Remove-MgDriveItemVersion `
-DriveId $Drive.Id `
-DriveItemId $Item.Id `
-DriveItemVersionId $Version.Id `
-Confirm:$false
}
}
} catch {
Write-Warning " Failed processing file: $($Item.Name)"
}
}
}
}
Measuring Version Bloat Before Cleaning
Before deleting anything, know how much space is tied up in older versions. This function calculates the total size of all non-current versions in a site:
function Get-SharePointVersionSize {
param([string]$SiteUrl)
$site = Get-MgSite | Where-Object { $_.Name -like $SiteUrl }
if (-not $site) { Write-Host "Site not found: $SiteUrl"; return }
$totalPreviousVersionSize = 0
$lists = Get-MgSiteList -SiteId $site.Id | Where-Object { $_.List.Template -eq "documentLibrary" }
foreach ($list in $lists) {
Write-Host "Processing library: $($list.DisplayName)"
$items = Get-MgSiteListItem -SiteId $site.Id -ListId $list.Id -ExpandProperty "DriveItem"
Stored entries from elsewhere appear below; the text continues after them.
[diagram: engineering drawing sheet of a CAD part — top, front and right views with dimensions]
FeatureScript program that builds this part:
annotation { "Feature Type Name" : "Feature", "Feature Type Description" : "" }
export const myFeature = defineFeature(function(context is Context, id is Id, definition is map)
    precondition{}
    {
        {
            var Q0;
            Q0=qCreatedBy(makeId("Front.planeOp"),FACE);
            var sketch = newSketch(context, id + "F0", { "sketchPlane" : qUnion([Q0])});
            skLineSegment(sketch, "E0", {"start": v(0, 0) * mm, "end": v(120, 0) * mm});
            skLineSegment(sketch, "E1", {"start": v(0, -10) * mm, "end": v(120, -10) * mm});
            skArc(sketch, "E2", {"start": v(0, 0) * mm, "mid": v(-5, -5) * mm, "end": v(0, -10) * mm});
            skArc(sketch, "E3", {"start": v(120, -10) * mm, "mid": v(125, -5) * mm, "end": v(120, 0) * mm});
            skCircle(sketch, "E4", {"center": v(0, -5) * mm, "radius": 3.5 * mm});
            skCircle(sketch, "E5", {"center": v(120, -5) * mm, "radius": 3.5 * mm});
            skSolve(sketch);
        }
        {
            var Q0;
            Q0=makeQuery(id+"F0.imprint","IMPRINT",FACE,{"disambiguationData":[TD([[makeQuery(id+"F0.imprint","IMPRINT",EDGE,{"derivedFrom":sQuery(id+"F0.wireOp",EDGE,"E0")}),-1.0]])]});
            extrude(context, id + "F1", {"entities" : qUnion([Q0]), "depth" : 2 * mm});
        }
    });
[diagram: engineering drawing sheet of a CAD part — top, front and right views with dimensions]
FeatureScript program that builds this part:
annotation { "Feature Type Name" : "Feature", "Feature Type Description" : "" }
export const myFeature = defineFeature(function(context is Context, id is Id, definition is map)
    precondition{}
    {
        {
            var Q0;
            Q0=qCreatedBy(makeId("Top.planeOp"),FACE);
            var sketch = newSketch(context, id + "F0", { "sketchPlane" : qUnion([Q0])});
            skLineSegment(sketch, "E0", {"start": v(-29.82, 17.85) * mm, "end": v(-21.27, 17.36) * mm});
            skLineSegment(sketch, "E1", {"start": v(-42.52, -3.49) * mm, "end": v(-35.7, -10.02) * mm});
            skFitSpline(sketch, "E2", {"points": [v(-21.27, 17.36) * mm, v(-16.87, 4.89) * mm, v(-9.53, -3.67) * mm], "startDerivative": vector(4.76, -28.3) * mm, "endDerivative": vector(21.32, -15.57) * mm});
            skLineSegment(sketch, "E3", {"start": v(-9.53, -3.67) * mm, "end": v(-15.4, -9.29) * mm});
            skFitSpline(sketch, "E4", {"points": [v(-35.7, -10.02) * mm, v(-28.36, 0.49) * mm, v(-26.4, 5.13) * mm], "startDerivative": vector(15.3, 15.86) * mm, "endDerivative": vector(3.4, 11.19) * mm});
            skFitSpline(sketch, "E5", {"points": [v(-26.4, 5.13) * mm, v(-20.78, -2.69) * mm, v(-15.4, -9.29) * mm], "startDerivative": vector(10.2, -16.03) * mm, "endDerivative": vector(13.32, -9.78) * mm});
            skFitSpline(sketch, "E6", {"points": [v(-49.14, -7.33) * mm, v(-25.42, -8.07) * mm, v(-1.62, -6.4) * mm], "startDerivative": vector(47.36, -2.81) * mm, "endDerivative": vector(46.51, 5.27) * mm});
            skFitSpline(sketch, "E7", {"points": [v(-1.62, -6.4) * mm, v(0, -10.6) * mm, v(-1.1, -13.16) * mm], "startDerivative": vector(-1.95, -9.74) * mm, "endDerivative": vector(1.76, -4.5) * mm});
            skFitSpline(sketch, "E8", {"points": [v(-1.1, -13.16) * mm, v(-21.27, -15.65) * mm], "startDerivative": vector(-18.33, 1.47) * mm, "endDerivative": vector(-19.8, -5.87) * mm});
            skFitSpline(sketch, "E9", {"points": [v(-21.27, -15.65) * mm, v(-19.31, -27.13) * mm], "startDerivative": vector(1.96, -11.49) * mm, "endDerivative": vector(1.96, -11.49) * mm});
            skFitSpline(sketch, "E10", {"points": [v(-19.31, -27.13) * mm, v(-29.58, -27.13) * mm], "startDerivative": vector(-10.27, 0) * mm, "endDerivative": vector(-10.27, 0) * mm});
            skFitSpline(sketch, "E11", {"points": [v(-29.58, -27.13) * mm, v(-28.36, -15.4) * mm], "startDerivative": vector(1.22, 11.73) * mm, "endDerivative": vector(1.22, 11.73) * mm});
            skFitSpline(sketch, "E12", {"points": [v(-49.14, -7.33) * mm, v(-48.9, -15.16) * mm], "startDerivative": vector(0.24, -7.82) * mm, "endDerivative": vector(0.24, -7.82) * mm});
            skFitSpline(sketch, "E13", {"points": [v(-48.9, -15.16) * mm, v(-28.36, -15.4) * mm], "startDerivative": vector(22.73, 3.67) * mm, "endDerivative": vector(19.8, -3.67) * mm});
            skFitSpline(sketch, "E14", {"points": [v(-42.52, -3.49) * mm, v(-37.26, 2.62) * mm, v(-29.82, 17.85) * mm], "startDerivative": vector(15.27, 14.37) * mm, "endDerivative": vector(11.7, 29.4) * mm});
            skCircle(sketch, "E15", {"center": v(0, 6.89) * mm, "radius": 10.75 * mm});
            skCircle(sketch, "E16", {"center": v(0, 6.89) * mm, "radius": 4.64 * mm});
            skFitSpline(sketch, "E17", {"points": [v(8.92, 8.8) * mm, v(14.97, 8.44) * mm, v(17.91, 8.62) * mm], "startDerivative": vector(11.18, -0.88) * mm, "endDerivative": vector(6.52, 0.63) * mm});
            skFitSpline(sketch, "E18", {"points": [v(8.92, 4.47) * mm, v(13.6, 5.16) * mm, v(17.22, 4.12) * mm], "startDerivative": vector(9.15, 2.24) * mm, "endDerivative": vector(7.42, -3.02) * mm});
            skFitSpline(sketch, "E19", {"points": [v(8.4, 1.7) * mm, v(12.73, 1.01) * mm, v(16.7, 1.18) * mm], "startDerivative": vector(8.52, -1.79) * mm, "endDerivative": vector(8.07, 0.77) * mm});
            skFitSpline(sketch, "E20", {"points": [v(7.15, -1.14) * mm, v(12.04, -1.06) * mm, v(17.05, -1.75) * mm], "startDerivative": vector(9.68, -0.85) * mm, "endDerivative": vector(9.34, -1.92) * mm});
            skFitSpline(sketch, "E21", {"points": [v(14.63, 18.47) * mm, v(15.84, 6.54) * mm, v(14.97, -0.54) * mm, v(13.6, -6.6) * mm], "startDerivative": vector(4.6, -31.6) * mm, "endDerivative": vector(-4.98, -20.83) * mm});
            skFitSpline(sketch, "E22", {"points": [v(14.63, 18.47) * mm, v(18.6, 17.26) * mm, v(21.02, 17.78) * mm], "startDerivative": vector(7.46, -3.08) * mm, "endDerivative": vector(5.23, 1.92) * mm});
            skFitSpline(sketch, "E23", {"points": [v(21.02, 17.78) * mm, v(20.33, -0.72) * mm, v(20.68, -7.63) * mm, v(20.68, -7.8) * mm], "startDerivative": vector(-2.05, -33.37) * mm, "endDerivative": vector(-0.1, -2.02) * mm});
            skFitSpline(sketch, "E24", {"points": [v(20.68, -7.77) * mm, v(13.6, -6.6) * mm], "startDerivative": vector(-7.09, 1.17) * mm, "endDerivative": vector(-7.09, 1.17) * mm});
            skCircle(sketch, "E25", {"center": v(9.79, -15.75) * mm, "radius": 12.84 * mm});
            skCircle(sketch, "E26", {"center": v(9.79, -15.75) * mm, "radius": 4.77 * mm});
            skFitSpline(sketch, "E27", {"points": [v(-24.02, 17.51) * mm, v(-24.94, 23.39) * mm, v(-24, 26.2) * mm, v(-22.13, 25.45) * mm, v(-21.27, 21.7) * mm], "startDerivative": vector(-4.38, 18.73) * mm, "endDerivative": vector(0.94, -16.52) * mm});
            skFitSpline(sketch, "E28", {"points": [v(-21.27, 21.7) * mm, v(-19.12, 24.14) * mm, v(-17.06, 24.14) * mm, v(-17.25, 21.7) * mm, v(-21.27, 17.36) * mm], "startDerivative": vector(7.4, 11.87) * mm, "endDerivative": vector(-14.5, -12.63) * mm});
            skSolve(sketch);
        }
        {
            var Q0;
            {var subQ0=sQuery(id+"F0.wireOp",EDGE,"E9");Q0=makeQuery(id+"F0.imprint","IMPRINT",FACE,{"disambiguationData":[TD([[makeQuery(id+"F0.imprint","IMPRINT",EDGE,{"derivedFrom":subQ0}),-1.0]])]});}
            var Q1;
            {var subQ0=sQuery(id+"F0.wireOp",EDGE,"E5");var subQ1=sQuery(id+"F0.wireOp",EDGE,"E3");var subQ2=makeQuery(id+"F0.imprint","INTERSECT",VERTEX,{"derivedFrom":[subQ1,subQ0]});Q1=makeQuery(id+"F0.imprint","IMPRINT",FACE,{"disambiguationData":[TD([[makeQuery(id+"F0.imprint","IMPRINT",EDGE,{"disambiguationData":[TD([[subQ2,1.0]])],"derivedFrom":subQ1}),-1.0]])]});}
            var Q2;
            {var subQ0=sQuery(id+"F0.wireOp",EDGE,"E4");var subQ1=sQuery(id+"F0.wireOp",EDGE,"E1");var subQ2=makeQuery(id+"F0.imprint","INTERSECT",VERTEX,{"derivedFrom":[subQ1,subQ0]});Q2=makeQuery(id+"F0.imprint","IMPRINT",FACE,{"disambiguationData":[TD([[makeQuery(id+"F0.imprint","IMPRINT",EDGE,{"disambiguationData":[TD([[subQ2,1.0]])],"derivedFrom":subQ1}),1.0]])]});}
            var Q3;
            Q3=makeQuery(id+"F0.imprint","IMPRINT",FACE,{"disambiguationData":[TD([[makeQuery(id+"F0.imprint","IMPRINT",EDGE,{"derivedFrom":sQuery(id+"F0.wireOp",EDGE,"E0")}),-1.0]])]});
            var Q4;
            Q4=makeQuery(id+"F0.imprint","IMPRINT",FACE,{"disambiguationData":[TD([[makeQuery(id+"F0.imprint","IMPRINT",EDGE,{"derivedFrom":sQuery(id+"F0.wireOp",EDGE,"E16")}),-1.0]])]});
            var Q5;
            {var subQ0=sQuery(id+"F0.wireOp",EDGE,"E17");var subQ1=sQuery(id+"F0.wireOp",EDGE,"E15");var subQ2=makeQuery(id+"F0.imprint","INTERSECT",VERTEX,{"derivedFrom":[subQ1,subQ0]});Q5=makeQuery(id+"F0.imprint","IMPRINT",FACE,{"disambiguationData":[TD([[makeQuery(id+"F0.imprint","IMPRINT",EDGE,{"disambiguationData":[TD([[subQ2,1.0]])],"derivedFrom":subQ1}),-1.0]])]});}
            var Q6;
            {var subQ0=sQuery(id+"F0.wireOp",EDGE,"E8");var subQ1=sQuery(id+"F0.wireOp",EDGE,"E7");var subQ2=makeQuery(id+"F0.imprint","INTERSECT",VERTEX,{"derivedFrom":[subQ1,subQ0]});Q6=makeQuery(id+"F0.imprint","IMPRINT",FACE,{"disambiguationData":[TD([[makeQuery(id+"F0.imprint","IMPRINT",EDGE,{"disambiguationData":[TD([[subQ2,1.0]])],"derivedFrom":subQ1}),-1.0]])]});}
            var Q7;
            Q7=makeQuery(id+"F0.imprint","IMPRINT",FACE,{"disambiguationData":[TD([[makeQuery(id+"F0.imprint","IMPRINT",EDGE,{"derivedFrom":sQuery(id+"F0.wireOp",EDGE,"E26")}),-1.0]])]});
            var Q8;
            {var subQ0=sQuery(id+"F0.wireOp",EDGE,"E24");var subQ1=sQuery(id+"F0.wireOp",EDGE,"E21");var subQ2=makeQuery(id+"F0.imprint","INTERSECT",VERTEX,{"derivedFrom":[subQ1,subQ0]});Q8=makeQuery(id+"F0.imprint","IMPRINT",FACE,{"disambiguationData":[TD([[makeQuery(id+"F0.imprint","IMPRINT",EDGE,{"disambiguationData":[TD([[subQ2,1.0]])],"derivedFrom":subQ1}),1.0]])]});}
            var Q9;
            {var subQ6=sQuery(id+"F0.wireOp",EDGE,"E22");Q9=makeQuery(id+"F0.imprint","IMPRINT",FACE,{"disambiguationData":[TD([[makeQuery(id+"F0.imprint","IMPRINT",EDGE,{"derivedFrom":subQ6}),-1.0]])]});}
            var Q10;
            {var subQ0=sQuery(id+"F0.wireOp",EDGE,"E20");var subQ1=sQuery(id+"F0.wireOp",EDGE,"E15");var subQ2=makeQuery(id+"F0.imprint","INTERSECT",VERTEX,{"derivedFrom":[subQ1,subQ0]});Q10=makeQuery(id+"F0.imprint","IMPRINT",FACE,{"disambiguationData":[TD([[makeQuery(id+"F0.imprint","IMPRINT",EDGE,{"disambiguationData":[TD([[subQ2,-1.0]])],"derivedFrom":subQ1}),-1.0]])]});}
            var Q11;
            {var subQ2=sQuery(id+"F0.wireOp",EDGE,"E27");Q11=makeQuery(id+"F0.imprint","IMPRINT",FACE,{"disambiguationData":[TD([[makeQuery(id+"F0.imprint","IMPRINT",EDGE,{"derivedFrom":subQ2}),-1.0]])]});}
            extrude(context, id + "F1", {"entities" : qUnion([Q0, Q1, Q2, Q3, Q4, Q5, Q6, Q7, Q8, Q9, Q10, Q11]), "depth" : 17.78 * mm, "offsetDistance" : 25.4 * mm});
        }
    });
foreach ($item in $items) {
if ($item.DriveItem -and $item.DriveItem.File) {
$versions = Get-MgDriveItemVersion `
-DriveId $item.DriveItem.ParentReference.DriveId `
-DriveItemId $item.DriveItem.Id
foreach ($version in $versions) {
if ($version.Id -ne $item.DriveItem.Id) {
$totalPreviousVersionSize += $version.Size
}
}
}
}
}
Write-Host "Total space used by previous versions: $([math]::Round($totalPreviousVersionSize/1MB, 2)) MB"
}
Setting Versioning Policies Preventatively
After you’ve cleaned up, prevent future bloat by setting version limits on every site. This is a one-time configuration that caps how many versions SharePoint keeps:
$sites = Get-SPOSite -Limit All
foreach ($site in $sites) {
Set-SPOSite `
-Identity $site.Url `
-MajorVersionLimit 50 `
-MajorWithMinorVersionsLimit 10
Write-Host "Set version limits on $($site.Url)"
}
With these limits in place, no file can accumulate more than 50 major versions and 10 minor versions, regardless of how many times it gets edited.
The Cleanup Runbook
Here is the order I run these on a tenant that needs storage cleanup:
- Measure — Run
Get-SharePointVersionSizeto establish a baseline - Find duplicates — Run
Find-DriveItemDuplicatesacross key sites to identify waste - Delete old versions — Run the batch job or Graph deletion to remove versions older than your cutoff
- Set version limits — Apply
MajorVersionLimitto prevent future unbounded growth - Re-measure — Run
Get-SharePointVersionSizeagain to confirm savings
Most tenants see 20-60% storage reduction from version cleanup alone. Duplicate cleanup depends on how messy the tenant is — some have near-zero duplicates, others have entire project folders copied across multiple sites.
Rate Limit Warning
Graph API direct deletion hits rate limits faster than batch jobs. If you’re deleting versions across a large tenant, you’ll get 429 Too Many Requests errors. The batch job approach is always preferred for large-scale cleanup because Microsoft runs it on the server side without counting against your API quota.
That being said it’s very nice to be able to manually clean the storage (especially below the minimum policy of 50 previous versions that Microsoft allows for retention).